*Textauszug*
----

Ich glaube, dass wir mit den Entscheidungen, die wir getroffen haben, und mit der gezeigten Solidarität, natürlich der Ukraine in dieser Richtung sehr helfen. Ich glaube, das Wichtigste, was da hilft, ist die Tatsache, dass jetzt diese große fiskalische Unterstützung real wird und auch nicht mehr aufgehalten werden kann. Das ist ein klares Zeichen an die Ukraine, eines der Solidarität für sie, und ein klares Zeichen an Putin.
Frage: Herr Bundeskanzler, Sie wissen, der Siegesplan von Herrn Selenskyj sieht eine sofortige Einladung in die NATO vor. Wie stehen Sie dazu?
Bundeskanzler Scholz: Es ergibt gar keinen Sinn, diesen Friedensplan im Einzelnen öffentlich zu diskutieren. Wir tun das natürlich intern, und ich treffe mich, wie Sie ja mitbekommen haben, ununterbrochen mit sehr vielen relevanten Akteuren. Dieser Friedensplan ist mir ja jetzt nicht heute bekannt geworden, sondern auch schon länger bekannt, auch in Details, die nicht für Sie zugänglich sind oder jedenfalls nicht zugänglich sein sollten. Insofern ist es wichtig, dass wir das genau betrachten.
Wir haben eine Ausgangslage, die Sie kennen. Zu dieser Ausgangslage gehören die guten Beschlüsse, die wir in Vilnius und Washington in Sachen NATO getroffen haben. Zu dieser Ausgangslage gehören auch unterschiedliche nationale Entscheidungen. Sie wissen, wie ich mich entschieden habe, was bestimmte Waffensysteme und die Möglichkeiten, sie einzusetzen, betrifft. Das diskutieren wir jetzt alles, was da so ist.
Frage: Herr Bundeskanzler, wenn ich Sie richtig verstanden habe, haben Sie gesagt, es sei die Erkenntnis gewachsen, dass man sich gemeinsam den Herausforderungen der Migration stellen müsse. Jetzt sprechen ja die Niederlande und Ungarn von einem Opt-out aus GEAS. Wie passt das zusammen?
Bundeskanzler Scholz: Ein Opt-out ist nicht vorgesehen. Das wissen auch beide. Die Niederländer haben es ja sogar gesagt.
Frage: Ich habe noch einmal eine Nachfrage zu der Ermordung von Herrn Sinwar. Eine kurze Einschätzung Ihrerseits? Macht es das jetzt einfacher oder schwieriger, die Geiseln in Israel zu befreien?
Wenn Sie noch einmal zum Stichwort Siegesplan antworten könnten: Warum ist es so schwierig, den Siegesplan auch in die Schlussfolgerung aufzunehmen? Warum war das nicht möglich?

----

*Daten*
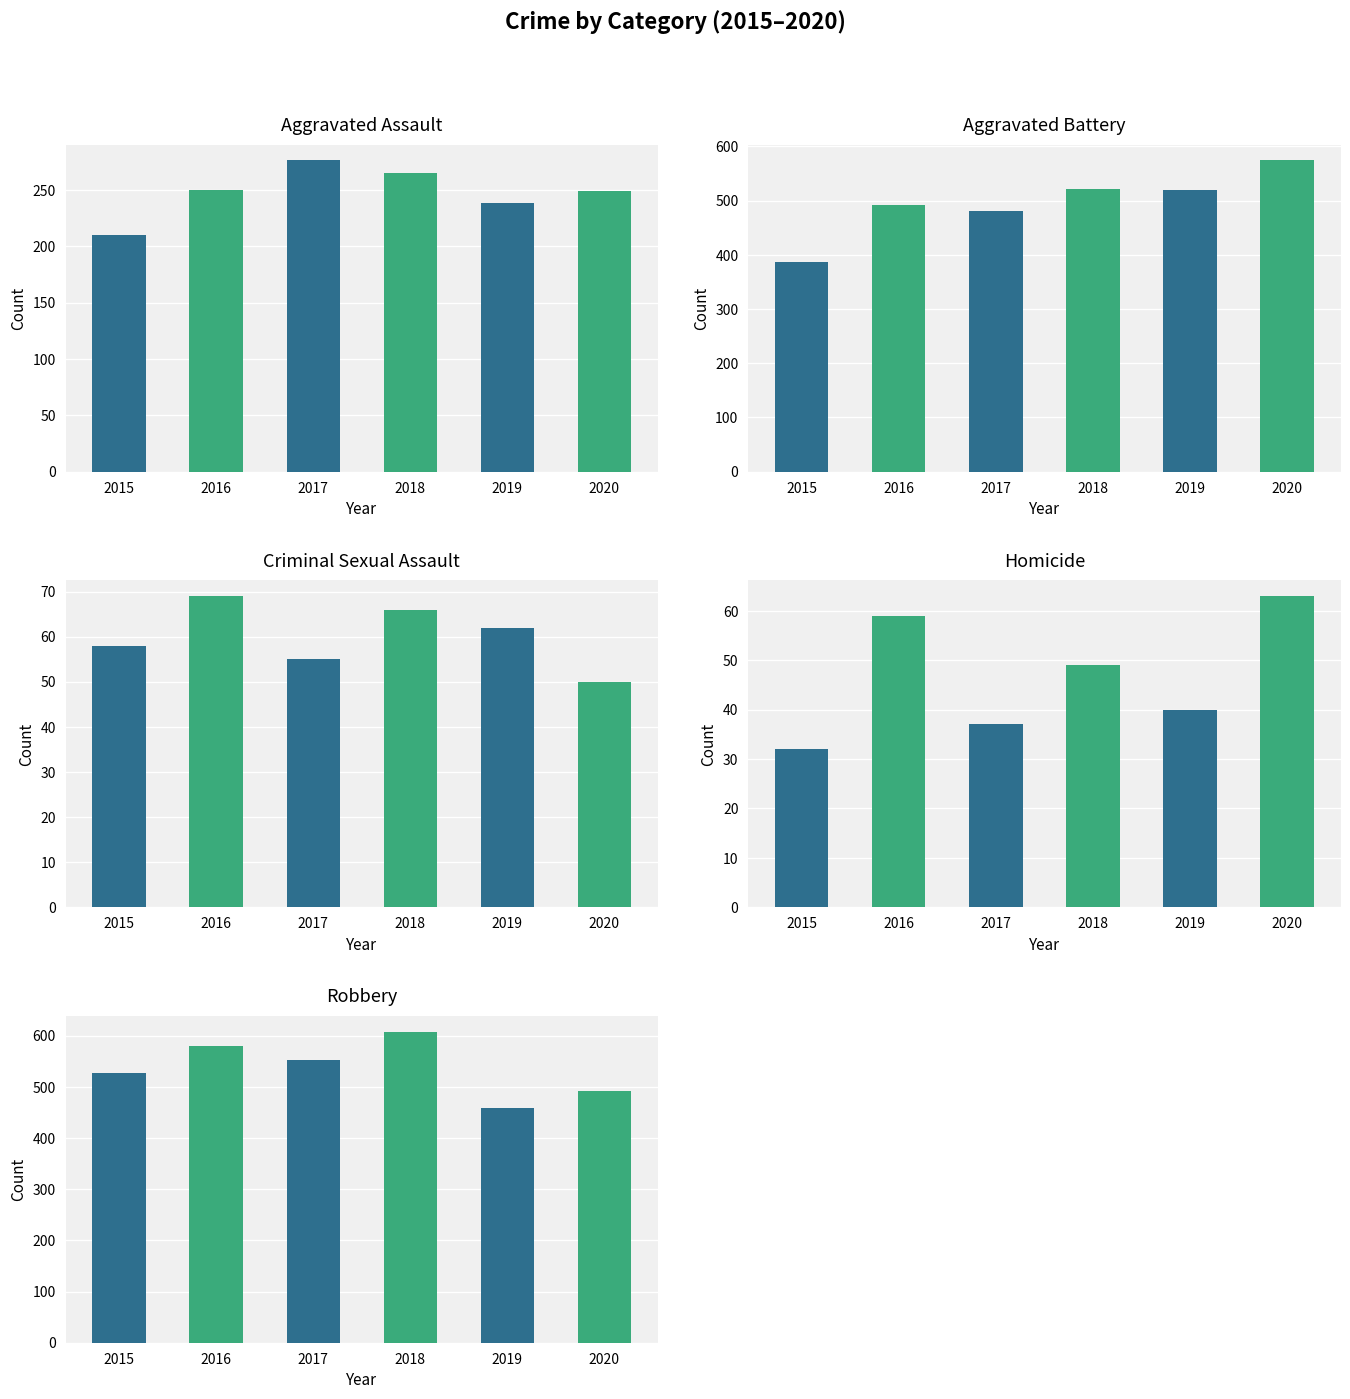

Reading left to right, what are all the values shown in this chart?

Aggravated Assault: 210	250	276	265	238	249
Aggravated Battery: 387	491	480	522	520	574
Criminal Sexual Assault: 58	69	55	66	62	50
Homicide: 32	59	37	49	40	63
Robbery: 527	579	553	608	458	491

----

*Bitte ergänzen*
1: Wie antwortet Bundeskanzler Scholz im Textauszug auf die Frage nach einem Opt-out der Niederlande und Ungarns aus GEAS?
2: Schreibe den Textauszug über die Fragerunde mit Bundeskanzler Scholz im Anschluss an die letzte Frage weiter.
Die Auflistung wird hierfür nicht gebraucht.

*Antworten*
1: Ein Opt-out ist nicht vorgesehen.

2:
Bundeskanzler Scholz: Erstens war das gar nicht geplant. Für die meisten der dort anwesenden Staats- und Regierungschefs ist es das erste Mal gewesen, dass sie diesen Plan in Einzelheiten kennenlernen konnten - das ist jetzt in diesen Tagen auch durch die Debatte im ukrainischen Parlament öffentlich geworden -, und deshalb stand das zu keiner Zeit zur Debatte. Diese Vorschläge, die dort gemacht worden sind, werden jetzt in allen möglichen Gremien von allen möglichen Personen erwogen und diskutiert.
Ich will das noch einmal dazusagen: Es gibt ja auch Haltungen und Meinungen, die Sie schon kennen, und ich habe das eben schon auf die Frage Ihres Kollegen einzugrenzen versucht.
Stellvertretende Regierungssprecherin Hoffmann: Das andere war die Frage nach Sinwar.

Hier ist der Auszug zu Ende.